Depending on the time of year and the chef's inclinations, the daily specials might include turkey stew, whole Dungeness crab with garlic butter, split-pea soup with crispy pork belly, or seared Cypress Island salmon with greens and mushrooms. The star attraction one night in November was a perfectly tender and juicy steak, smoky on the outside and rare in the middle, accompanied by braised kale with lots of garlicky olive oil flavor and a nice pumpkin potato mash ribboned with peel but lacking that sweet-earthy pumpkin taste. Another entrée combined minced spicy, mustardy chicken with purple onion, red cabbage, celery, and parsley, served on three mini-beds of soft butter lettuce: lusty yet refreshing. Two snack items were equally yummy: three hearty, oniony Sloppy Joe sliders served on little brioche buns, and a classy California cuisine ham biscuit — a soft, yeasty corn scone studded with bits of smoky pig meat, filled with melted tongue-tingling horseradish cheddar and lots of brisk, peppery arugula to cut the richness. There's also a daily pizza or two; the margherita was thin-crusted and kind of limp, but with lots of good, greasy, barely spicy flavor. Dessert options are limited but often include a couple of varieties of cannoli. The pumpkin variation had a runny filling that contrasted too sharply with its chocolate chips, but the traditional featured a crunchy, delicate shell and a dense, creamy filling.
Although Scolari's basic menu is heavy on the burgers, hot dogs, and pepperoni-packed stromboli, vegetarians will find more than enough meat-free items to keep them happy. In addition to Cindy's salad, the Buffalo fries, and the meatless stromboli du jour, seasonal fare might include Brentwood corn hush puppies with cayenne honey butter, summer squash crostini with goat cheese and Thai basil, padron peppers with lime and sea salt, and empanadas stuffed with sweet potatoes, caramelized onion, and chipotle.

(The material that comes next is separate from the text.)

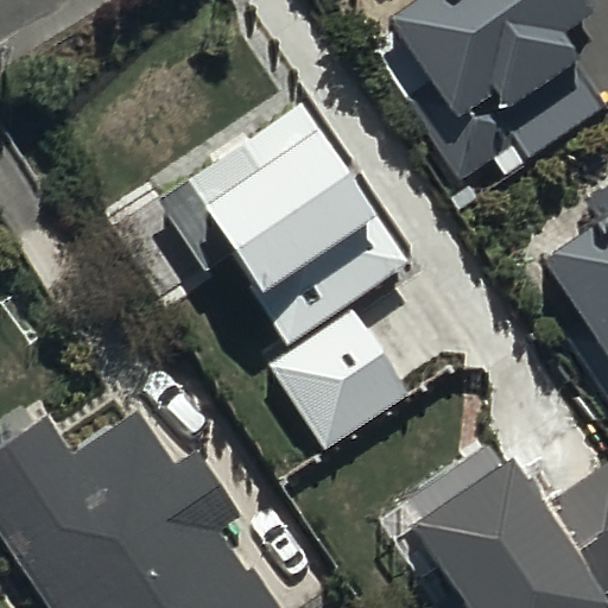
[(581,0),(428,0),(378,35),(417,93),(399,106),(456,189),(513,151),(526,170),(602,119),(557,52),(584,33),(575,19),(588,11),(581,0)]
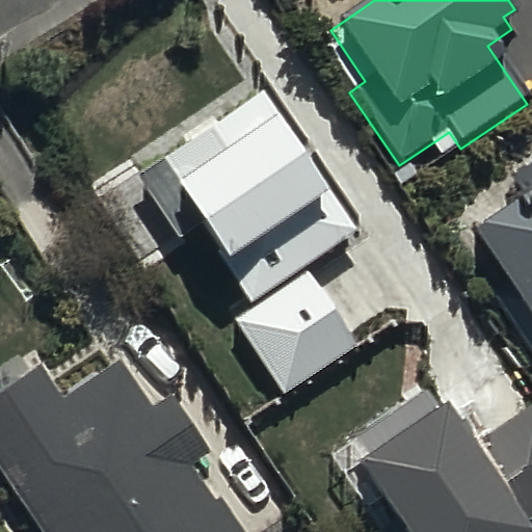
[(264,88),(159,158),(255,300),(232,316),(284,392),(354,344),(304,269),(361,232),(264,88)]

You don't have to get your food to go, although the closet-size storefront (a former nail salon) has only six stools, plus a few tables out on the sidewalk. It's a cheerful-looking place, with pumpkin-colored walls, vintage Borden's Milk and Coleman's Mustard signs, a butcher-block counter, and an open kitchen where diners can watch the crew creating and kibitzing. The daily specials are written on a big blackboard in several colorful hues of chalk, the affable staff ("how's the cannoli?") creates a friendly, homey neighborhood vibe, and the place serves its full menu until three in the morning Thursdays through Saturdays, making it one of the few places in the Bay Area where you can dine well after last call. A good takeout destination, though, is the Lucky 13 next door, which is the only place Scolari's delivers to and also serves as the restaurant's living room. Not only is pool, pinball, and a jukebox available for after-dinner entertainment, but there's a roomy garden out back, a full bar, and twenty top-shelf varieties of draft beer including Sacramento's Rubicon IPA and Fort Bragg's Scrimshaw Pilsner. (The strongest beverage on Scolari's menu is soda pop.) It's a pleasant place to enjoy a plate of Buffalo fries with blue cheese and celery, a hormone-free burger, and a stromboli packed with pumpkin, kale, and cashews. This is fast food worth lingering over.